What is asked: Please write out the lines of the listing again, substituting "Instructor" for every "Professor" and changing nothing else. Leave the pictures out.
● ● ● ● ● ● ●
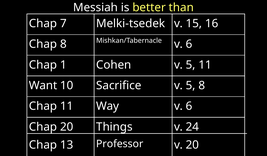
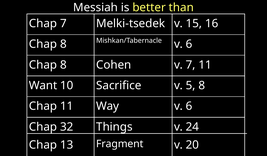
1 at (63, 65): 1 -> 8
Cohen v 5: 5 -> 7
Chap 20: 20 -> 32
Professor: Professor -> Fragment
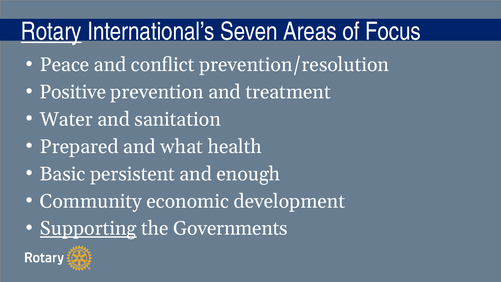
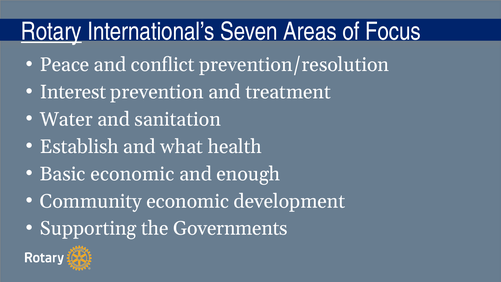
Positive: Positive -> Interest
Prepared: Prepared -> Establish
Basic persistent: persistent -> economic
Supporting underline: present -> none
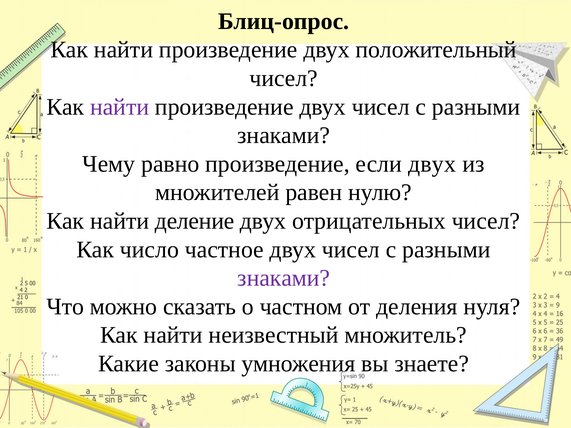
● ● ● ● ● ● ●
Exercise answer:
1 at (63, 65): 1 -> 8
Cohen v 5: 5 -> 7
Chap 20: 20 -> 32
Instructor: Instructor -> Fragment
Positive: Positive -> Interest
Prepared: Prepared -> Establish
Basic persistent: persistent -> economic
Supporting underline: present -> none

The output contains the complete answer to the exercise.